Who knew this bastard offshoot of McDonald and Bedard's Mr. and Mr. and Mr. and Mr. and Mr. Evil combo would take off like it has HIV released its second long-player, Refuge in Genre, recorded in all its "high-fidelity bombastic rock" splendor by Tim Green (the Fucking Champs) and mastered by Bob Weston (Shellac), on the shitgaze-cool imprint Siltbreeze and find its balls-ah in the process? This, after HIV's furtive beginnings: its first show happened at the Dunes in Portland, Ore., a teensy bar owned by Valet's Honey Owen. "We wanted to play somewhere where our friends weren't going to see us," Bedard confesses by phone. Since then all the "good energy and crazy momentum" this proudly balls-ah-to-the-wall outfit has generated inspiring comparisons to Country Teasers and the Saints, and garnering invites to perform live on WFMU has surprised its music insider-y members. (McDonald is a veteran of Denver hardcore unit Bum Kon and a product manager at music distributor Revolver; Bedard, the Hemlock Tavern booker and ex-member of groups like the Resineators and Icky Boyfriends.)
HIV came about following the departure of Mr. Evil's old drummer, amid a spate of drinking and brainstorming "dumb ideas," says McDonald. "We thought, 'Hank IV we'll cut the lineage,' and we wrote notes on a bar napkin. It was easy because we just told the guys [Portfolio and Oglesby] we were playing with that they were in this band. That's the best way to do it, because if you ask them they might say no."
A few Hank fans, however, haven't been able to take the tease. The group's name is "definitely an idea that makes some people angry!" Bedard exclaims. "Like that Hank Williams III fan who called up Amoeba when we were doing an in-store: 'They should change their name!' It's an absurd idea thinking that our music has as much to do with Hank Williams as Hank III's music has to do with Hank Williams, family lineage aside."

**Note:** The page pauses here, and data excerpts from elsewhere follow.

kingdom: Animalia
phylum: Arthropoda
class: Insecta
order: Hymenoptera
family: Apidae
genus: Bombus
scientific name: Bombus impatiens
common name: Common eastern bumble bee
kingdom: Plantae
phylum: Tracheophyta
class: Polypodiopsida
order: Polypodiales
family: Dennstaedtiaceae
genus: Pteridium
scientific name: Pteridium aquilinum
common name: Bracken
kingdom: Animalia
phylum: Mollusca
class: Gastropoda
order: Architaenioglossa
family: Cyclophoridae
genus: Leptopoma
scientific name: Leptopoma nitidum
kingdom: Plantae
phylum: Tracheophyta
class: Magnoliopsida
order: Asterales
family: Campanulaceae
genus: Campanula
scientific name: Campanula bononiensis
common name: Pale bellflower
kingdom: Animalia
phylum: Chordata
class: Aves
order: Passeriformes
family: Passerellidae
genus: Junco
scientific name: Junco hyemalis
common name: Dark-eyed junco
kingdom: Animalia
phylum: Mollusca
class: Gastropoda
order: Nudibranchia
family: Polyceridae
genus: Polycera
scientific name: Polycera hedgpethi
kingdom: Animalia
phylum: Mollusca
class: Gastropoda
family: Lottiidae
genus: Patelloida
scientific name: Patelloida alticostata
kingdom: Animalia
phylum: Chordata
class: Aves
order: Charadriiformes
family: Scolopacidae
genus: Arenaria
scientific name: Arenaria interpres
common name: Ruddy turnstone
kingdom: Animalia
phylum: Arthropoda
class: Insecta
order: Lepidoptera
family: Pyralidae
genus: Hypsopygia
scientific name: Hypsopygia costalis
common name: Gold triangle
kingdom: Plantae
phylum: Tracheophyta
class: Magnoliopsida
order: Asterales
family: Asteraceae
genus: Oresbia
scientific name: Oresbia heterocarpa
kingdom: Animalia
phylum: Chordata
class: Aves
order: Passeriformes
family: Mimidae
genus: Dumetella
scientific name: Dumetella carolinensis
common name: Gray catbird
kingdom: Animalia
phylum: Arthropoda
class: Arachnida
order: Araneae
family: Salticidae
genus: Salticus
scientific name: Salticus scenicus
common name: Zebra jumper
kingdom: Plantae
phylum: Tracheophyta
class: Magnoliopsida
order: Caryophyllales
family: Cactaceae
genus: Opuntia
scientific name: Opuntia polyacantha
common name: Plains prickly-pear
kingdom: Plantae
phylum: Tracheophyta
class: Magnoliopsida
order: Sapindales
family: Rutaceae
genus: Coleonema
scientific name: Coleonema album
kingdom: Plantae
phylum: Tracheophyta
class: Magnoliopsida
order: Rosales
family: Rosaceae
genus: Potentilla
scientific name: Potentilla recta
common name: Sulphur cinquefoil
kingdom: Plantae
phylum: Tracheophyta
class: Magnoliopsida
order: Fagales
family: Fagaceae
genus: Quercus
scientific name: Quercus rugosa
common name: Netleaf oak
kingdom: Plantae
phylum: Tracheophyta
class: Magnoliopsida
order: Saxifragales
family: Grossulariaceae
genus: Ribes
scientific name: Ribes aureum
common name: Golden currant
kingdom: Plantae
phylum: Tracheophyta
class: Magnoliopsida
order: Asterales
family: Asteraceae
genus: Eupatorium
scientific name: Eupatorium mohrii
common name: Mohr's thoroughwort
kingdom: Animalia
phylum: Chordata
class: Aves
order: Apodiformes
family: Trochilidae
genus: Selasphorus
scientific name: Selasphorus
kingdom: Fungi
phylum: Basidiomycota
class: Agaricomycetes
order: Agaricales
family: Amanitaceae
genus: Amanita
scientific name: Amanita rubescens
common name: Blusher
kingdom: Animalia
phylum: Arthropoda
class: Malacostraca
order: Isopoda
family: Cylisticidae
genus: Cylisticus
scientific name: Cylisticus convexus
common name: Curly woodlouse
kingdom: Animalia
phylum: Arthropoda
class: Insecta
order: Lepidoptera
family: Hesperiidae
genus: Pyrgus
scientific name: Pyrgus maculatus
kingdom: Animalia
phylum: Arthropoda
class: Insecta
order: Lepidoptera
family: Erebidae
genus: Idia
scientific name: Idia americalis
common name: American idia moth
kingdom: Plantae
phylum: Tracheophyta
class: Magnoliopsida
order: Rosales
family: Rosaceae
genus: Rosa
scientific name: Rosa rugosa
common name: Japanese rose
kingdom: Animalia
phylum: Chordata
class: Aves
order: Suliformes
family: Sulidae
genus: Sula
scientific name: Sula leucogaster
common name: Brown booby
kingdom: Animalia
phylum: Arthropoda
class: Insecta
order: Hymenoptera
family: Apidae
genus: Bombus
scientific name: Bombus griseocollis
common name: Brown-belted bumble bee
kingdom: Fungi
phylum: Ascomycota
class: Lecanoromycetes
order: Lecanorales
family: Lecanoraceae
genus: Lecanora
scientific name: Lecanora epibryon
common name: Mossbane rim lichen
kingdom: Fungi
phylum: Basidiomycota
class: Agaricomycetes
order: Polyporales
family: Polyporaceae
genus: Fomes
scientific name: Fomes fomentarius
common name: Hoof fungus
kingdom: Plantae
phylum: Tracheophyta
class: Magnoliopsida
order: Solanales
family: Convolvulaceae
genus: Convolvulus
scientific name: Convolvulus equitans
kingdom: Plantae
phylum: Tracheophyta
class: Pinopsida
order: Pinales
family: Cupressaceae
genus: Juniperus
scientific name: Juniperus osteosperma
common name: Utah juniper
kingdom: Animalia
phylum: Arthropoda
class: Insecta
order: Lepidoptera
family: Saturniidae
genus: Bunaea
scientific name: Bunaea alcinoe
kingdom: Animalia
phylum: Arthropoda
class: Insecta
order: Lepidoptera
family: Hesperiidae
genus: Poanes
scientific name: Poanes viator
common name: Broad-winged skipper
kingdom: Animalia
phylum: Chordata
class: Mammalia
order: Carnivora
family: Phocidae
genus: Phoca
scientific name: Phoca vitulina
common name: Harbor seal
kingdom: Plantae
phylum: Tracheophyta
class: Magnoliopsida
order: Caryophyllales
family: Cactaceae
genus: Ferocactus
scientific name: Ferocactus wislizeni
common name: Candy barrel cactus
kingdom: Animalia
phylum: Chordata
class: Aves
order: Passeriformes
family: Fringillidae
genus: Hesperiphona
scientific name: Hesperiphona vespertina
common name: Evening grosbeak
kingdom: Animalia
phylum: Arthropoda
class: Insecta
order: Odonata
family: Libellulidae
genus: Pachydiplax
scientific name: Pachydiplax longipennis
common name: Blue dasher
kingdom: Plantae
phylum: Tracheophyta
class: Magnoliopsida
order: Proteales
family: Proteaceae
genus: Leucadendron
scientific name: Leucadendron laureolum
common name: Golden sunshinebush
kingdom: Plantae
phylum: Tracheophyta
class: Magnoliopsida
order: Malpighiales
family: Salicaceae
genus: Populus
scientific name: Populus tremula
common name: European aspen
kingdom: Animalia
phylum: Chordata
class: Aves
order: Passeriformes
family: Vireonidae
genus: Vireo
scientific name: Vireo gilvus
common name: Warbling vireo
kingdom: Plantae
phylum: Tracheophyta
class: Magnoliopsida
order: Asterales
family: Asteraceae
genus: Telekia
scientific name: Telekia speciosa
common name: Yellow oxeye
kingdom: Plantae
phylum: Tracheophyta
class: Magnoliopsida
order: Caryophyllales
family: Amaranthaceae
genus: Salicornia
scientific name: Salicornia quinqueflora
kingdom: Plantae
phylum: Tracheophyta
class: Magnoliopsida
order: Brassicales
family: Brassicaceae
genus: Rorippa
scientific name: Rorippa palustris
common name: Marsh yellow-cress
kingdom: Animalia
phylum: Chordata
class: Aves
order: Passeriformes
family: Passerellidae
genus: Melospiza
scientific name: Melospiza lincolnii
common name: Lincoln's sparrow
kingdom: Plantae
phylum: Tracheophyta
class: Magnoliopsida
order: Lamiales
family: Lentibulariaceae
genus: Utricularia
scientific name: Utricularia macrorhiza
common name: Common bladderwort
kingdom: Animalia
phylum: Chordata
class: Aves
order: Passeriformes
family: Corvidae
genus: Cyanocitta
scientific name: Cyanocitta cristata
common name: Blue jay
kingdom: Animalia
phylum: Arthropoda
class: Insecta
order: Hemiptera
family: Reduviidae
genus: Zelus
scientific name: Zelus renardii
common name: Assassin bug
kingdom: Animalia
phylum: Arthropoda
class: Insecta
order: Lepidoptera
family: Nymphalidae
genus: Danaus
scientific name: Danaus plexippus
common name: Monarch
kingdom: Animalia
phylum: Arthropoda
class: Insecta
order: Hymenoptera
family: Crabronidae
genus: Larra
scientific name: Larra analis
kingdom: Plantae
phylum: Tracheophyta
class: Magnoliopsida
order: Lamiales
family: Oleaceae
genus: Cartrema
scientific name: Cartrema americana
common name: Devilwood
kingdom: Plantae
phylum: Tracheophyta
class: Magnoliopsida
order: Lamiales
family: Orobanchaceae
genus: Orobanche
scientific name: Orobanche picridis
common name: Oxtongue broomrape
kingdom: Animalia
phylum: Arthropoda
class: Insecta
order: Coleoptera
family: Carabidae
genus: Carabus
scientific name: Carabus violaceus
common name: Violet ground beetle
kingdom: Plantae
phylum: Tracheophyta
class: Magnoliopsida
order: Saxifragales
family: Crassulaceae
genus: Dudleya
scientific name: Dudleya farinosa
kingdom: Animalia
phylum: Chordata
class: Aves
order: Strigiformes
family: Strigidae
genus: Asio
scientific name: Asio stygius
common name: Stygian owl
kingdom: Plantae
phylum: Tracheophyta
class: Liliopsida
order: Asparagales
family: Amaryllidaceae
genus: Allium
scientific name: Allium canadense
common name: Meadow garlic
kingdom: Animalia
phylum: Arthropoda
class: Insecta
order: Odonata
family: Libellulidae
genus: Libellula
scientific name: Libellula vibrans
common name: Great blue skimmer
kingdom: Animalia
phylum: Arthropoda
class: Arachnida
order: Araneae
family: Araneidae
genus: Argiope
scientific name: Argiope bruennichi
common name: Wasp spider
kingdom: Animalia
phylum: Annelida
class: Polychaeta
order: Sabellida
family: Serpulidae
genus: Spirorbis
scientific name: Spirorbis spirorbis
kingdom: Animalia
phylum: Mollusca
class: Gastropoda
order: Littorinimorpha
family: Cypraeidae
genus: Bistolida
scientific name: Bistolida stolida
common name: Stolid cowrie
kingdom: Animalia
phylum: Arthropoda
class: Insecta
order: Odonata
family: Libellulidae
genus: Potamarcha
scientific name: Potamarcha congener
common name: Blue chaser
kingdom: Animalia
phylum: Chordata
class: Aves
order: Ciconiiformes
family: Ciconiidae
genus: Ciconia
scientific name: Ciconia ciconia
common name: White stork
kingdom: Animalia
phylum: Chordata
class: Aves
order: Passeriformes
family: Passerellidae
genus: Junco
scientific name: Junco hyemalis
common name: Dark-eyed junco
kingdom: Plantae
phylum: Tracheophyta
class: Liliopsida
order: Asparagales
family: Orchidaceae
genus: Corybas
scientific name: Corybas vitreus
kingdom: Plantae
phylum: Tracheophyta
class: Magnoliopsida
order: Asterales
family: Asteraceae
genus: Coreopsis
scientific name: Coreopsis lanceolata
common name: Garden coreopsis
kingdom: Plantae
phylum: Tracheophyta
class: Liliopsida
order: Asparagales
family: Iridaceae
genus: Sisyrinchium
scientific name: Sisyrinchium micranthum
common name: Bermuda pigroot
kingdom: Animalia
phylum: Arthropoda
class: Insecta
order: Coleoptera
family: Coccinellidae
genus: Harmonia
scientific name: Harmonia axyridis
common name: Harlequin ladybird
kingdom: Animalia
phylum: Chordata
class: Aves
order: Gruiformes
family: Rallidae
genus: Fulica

Rather, HIV takes its cues from the mind-blowing qualities of early Butthole Surfers, Volcano Suns, and other bands instrumental in forming the musical sensibilities of Bedard, McDonald, and Jones, who are in their late 30s and early 40s.
"We're trying to make noisy, fun, abrasive, fucked-up rock 'n' roll," explains Bedard, clearly pumped to return to Portland for its Slabtown Bender festival on Feb. 7. "There's so much medium rock out there. People settle for stuff that kind of rocks or maybe rocks.